O que precisa ser feito para deter tais horrores? Talvez a primeira pergunta seja como evitar que fiquem piores, recordando que cinco das nove guerras começaram a partir de 2011. A presente crise dos refugiados na Europa é muito mais o impacto real, sentido pela primeira vez, do conflito na Siria sobre o continente. É verdade: o vácuo de segurança da Líbia significou que o país é agora o canal de fuga, para as pessoas dos países empobrecidos e atingidos pela guerra às margens do Saara. É pela costa libia, de 1,8 mil quilêmetros, que 114 mil refugiados passaram até agora, este ano, em direção à Italia, sem contar os vários milhares que se afogaram pelo caminho. Ainda assim, embora tão ruim, a situação não é muito diferente da do ano passado, quando 112 mil fizeram essa rota para a Itália.

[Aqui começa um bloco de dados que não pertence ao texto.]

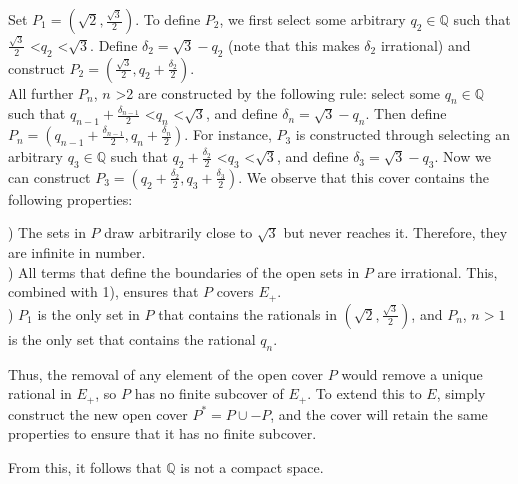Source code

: \documentclass[12pt,leqno]{article}
\begin{document}
\medskip
Set $P_1 = (\sqrt{2}, \frac{\sqrt{3}}{2})$. To define $P_2$, we first select some arbitrary $q_2 \in \mathds{Q}$ such that $\frac{\sqrt{3}}{2}$ \textless $q_2$ \textless $\sqrt{3}$. Define $\delta_2 = \sqrt{3} - q_2$ (note that this makes $\delta_2$ irrational) and construct $P_2 = (\frac{\sqrt{3}}{2}, q_2 + \frac{\delta_2}{2})$. \\
\indent All further $P_n$, $n$ \textgreater 2 are constructed by the following rule: select some $q_n \in \mathds{Q}$ such that $q_{n-1} + \frac{\delta_{n-1}}{2}$ \textless $q_n$ \textless $\sqrt{3}$, and define $\delta_n = \sqrt{3} - q_n$. Then define $P_n = (q_{n-1}+ \frac{\delta_{n-1}}{2}, q_n + \frac{\delta_n}{2})$. For instance, $P_3$ is constructed through selecting an arbitrary $q_3 \in \mathds{Q}$ such that $q_2 + \frac{\delta_2}{2}$ \textless $q_3$ \textless $\sqrt{3}$, and define $\delta_3 = \sqrt{3} - q_3$. Now we can construct $P_3 = (q_2 + \frac{\delta_2}{2}, q_3 + \frac{\delta_3}{2})$. We observe that this cover contains the following properties:

\medskip
{}) The sets in $P$ draw arbitrarily close to $\sqrt{3}$ but never reaches it. Therefore, they are infinite in number.\\ 
) All terms that define the boundaries of the open sets in $P$ are irrational. This, combined with 1), ensures that $P$ covers $E_+$.\\
) $P_1$ is the only set in $P$ that contains the rationals in $(\sqrt{2}, \frac{\sqrt{3}}{2})$, and $P_n$, $n>1$ is the only set that contains the rational $q_n$. 

\medskip
\indent Thus, the removal of any element of the open cover $P$ would remove a unique rational in $E_+$, so $P$ has no finite subcover of $E_+$. To extend this to $E$, simply construct the new open cover $P^* = P \cup -P$, and the cover will retain the same properties to ensure that it has no finite subcover.

\medskip
From this, it follows that $\mathds{Q}$ is not a compact space.
\end{document}
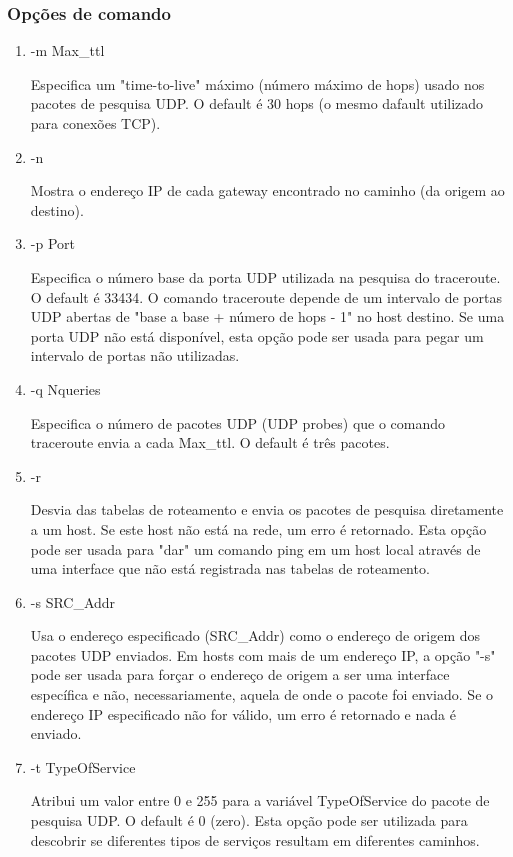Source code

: \documentclass[
	article,			%
	11pt,				%
	oneside,			%
	a4paper,			%
	section=TITLE,		%
	english,			%
	brazil,				%
	sumario=tradicional
	]{abntex2}
\begin{document}
\subsubsection{Opções de comando}
\begin{enumerate}
	\item -m Max\_ttl
	
	Especifica um "time-to-live" máximo (número máximo de hops) usado nos pacotes de pesquisa UDP. O default é  30 hops  (o mesmo dafault utilizado para conexões TCP).
	
	\item -n
	
	Mostra o endereço IP de cada gateway encontrado no caminho (da origem ao destino).
	
		
	\item -p Port   
	
	Especifica o número base da porta UDP utilizada na pesquisa do traceroute. O default é 33434. O comando traceroute depende de um intervalo de portas UDP abertas de "base a base + número de hops - 1" no host destino. Se uma porta UDP não está disponível, esta opção pode ser usada para pegar um intervalo de portas não utilizadas.

	\item -q Nqueries 
	
	Especifica o número de pacotes UDP (UDP probes) que o comando traceroute envia a cada Max\_ttl. O default é três pacotes.
	
	\item -r  	
	
	Desvia das tabelas de roteamento e envia os pacotes de pesquisa diretamente a um host. Se este host não está na rede, um erro é retornado. Esta opção pode ser usada para "dar" um comando ping em um host local através de uma interface que não está registrada nas tabelas de roteamento.
	
	\item -s SRC\_Addr
		
	Usa o endereço especificado (SRC\_Addr) como o endereço de origem dos pacotes UDP enviados. Em hosts com mais de um endereço IP, a opção "-s" pode ser usada para forçar o endereço de origem a ser uma interface específica e não, necessariamente, aquela de onde o pacote foi enviado. Se o endereço IP especificado não for válido, um erro é retornado e nada é enviado.
	

	\item -t TypeOfService
	
	Atribui um valor entre 0 e 255 para a variável TypeOfService do pacote de pesquisa UDP. O default é 0 (zero). Esta opção pode ser utilizada para descobrir se diferentes tipos de serviços resultam em diferentes caminhos.
	

\end{enumerate}
\end{document}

Bem diferente é a guerra na Síria e no Iraque, onde saltou de 45 mil para 239 mil, no mesmo período, o número de pessoas que tentam alcançar a Grécia pelo mar. Por três décadas o Afeganistão produziu o maior número de refugiados, de acordo com a Acnur. Mas no ano passado, a Siria tomou seu lugar, e um em cada quatro novos refugiados, um agora é sírio. Uma sociedade inteira foi destruída, e o mundo fez muito pouco para deter esses acontecimentos. Apesar de uma recente onda de atividade diplomática, nenhum dos muitos atores na crise síria mostra urgência na tentativa de acabar com eles.
A Síria e o Iraque estão no centro das crises atuais de refugiados também de uma outra maneira. É lá que o Isis e grupos tipo al-Qaeda controlam parte significava do território e conseguem espalhar seu veneno sectário para o resto do mundo islâmico. Eles revigoram as gangues de matadores que operam mais ou menos do mesmo modo — estejam na Nigéria, no Paquistão, no Iêmen ou na Síria.
A fuga em massa de pessoas vai continuar enquanto a guerra na Síria e no Iraque continuarem.